Ver Tom Cruise recebendo o tão sonhado Oscar, ainda honorário, traz outra perspectiva sobre o lançamento e conteúdo do documentário Being Eddie, da Netflix, uma conversa inédita, franca e íntima com uma das maiores lendas de Hollywood, o comediante Eddie Murphy. Sim, outro astro honesto quanto às esnobadas que recebeu da Academia.
Olhando assim, há algo quase inevitável quando Hollywood decide revisitar um ícone: a sensação de que estamos assistindo não apenas a um documentário, mas a uma construção deliberada de legado. Being Eddie chega justamente com essa energia, e talvez por isso a crítica tenha recebido o filme com uma mistura de carinho, estranhamento e cautela. É um doc elegante, repleto de material de arquivo e anedotas irresistíveis, mas que, ao mesmo tempo, parece se contentar com a superfície de uma figura que sempre foi mais complexa do que a própria indústria quis admitir.

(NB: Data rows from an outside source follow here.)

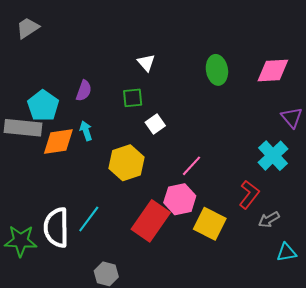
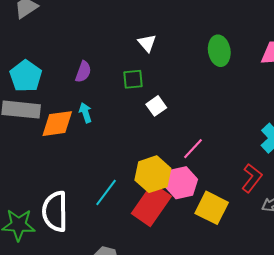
cyan pentagon: (43, 106) -> (26, 76), moved
yellow hexagon: (126, 163) -> (153, 174), moved
cyan line: (89, 219) -> (106, 192), moved

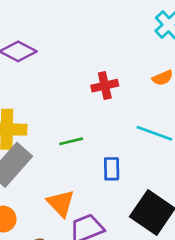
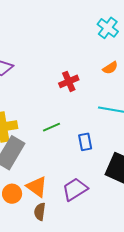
orange triangle: (61, 203) -> (37, 187), moved

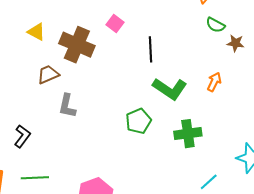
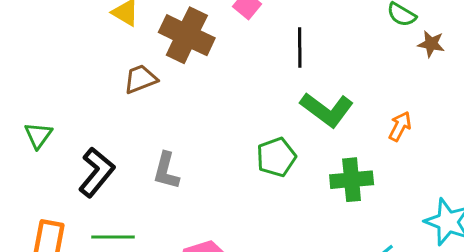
orange arrow: (214, 82) -> (400, 126), moved
gray L-shape: (67, 106) -> (166, 171), moved
black L-shape: (22, 136) -> (97, 172), size x1.4

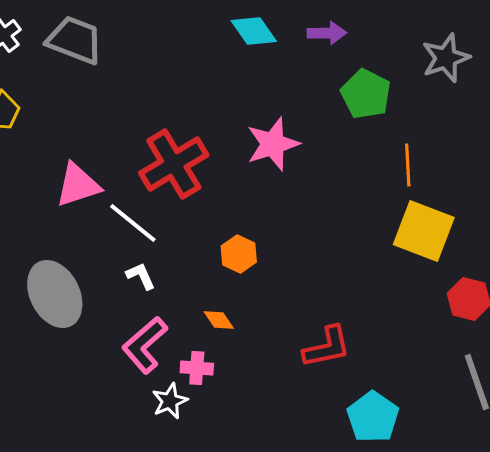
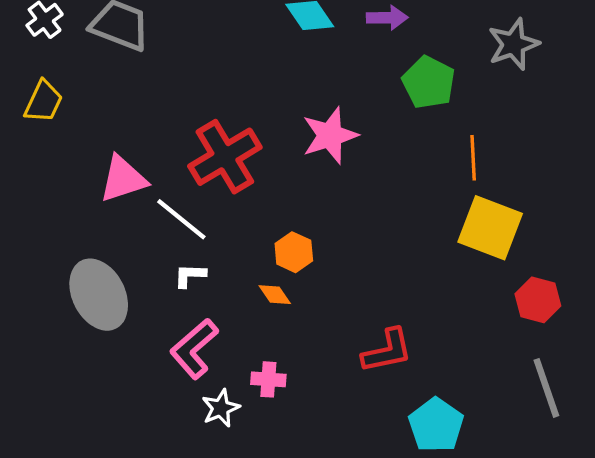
white L-shape: (141, 276) -> (190, 275), turned -64
orange diamond: (219, 320) -> (275, 295), moved
pink cross: (197, 368) -> (268, 379), moved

E é aí que entra o que não está no filme: as sombras omitidas que teriam dado textura ao retrato. O doc evita enfrentar, por exemplo, o período turbulento dos anos 1990, quando Murphy foi massacrado pela imprensa sensacionalista, especialmente no episódio envolvendo uma mulher trans — tratado, no filme, apenas como uma nota lateral, sem discussão sobre o trauma ou o contexto transfóbico avassalador da época. Também passa rápido pela fase em que Hollywood deixou de considerá-lo prioridade, ignorando tensões reais: a queda de prestígio, a sequência de filmes recebidos com sarcasmo, o silêncio profissional que pesou como um exílio involuntário. Até mesmo a relação dele com a Academia, marcada pelo discurso de 1988 sobre racismo, que muitos acreditam ter lhe custado votos e oportunidades por anos, aparece suavizada.
Há ainda silêncios sobre sua vida pessoal: conflitos familiares, desafios de conciliar carreira e intimidade, as dinâmicas complexas de um artista que cresceu sob os holofotes e nunca pôde simplesmente ser anônimo. Murphy sempre foi reservado, e o doc respeita isso a ponto de quase não arranhar a superfície. O peso do racismo estrutural ao longo da carreira dele — algo que moldou papéis, contratos e expectativas, é mencionado, mas não aprofundado. E a dor do Oscar perdido por Dreamgirls, um capítulo amargo que o próprio Eddie raramente comenta, fica reduzida a uma lembrança distante, sem explorar a campanha tóxica de bastidores que todo mundo em Hollywood conhece.
Mas, quando o doc decide mostrar, mostra bem. O acesso é ótimo: Eddie está lá, falando, lembrando, costurando sua trajetória desde o garoto precoce do SNL até o astro que redefiniu bilheterias e abriu portas antes trancadas para artistas negros. O público fã encontra exatamente o que quer: charme, humor, vulnerabilidade controlada, histórias saborosas de bastidores. A sensação é deliciosa, mas incompleta.
E aí surge a pergunta inevitável: por que lançar isso agora?
Porque 2025 é um ano simbólico para Eddie Murphy, um momento de inventário, talvez também de reposicionamento. Depois de quatro décadas de carreira, ele entra naquela fase em que Hollywood transforma artistas em instituições. O streaming está faminto por narrativas de legado; Murphy, sempre dividido entre genialidade e silêncio calculado, parece ter decidido que chegou a hora de contar sua história, do jeito dele.

Há também o fator cultural: a reavaliação das trajetórias de artistas negros com outra lente, menos condescendente e mais consciente de seus impactos reais. Murphy foi, e é, um desses pilares. Some a isso o poder da nostalgia, e Eddie ocupa um espaço afetivo monumental na memória coletiva dos anos 80 e 90. Ou seja: é quase impossível lançar um documentário sobre ele sem transformá-lo automaticamente em evento.
Mas existe algo ainda mais direto: Eddie Murphy está voltando. Novos projetos, reposicionamento público, presença renovada em entrevistas. Being Eddie funciona como prólogo de uma nova fase. É menos um olhar para trás e mais um relançamento cuidadosamente coreografado.
No fim, o doc diz muito, inclusive quando escolhe não dizer. Reafirma Eddie como gigante, mas também expõe seu desejo permanente de controlar o que mostra e o que guarda. E talvez essa seja a ironia final: para alguém que sempre viveu no delicado equilíbrio entre brilho e reserva, Being Eddie chega exatamente como ele gostaria, controlado, vistoso, cheio de histórias, mas sem jamais entregar tudo. E talvez por isso faça tanto sentido ter sido lançado agora, quando a memória pesa, o legado importa e o futuro, mais uma vez, se abre.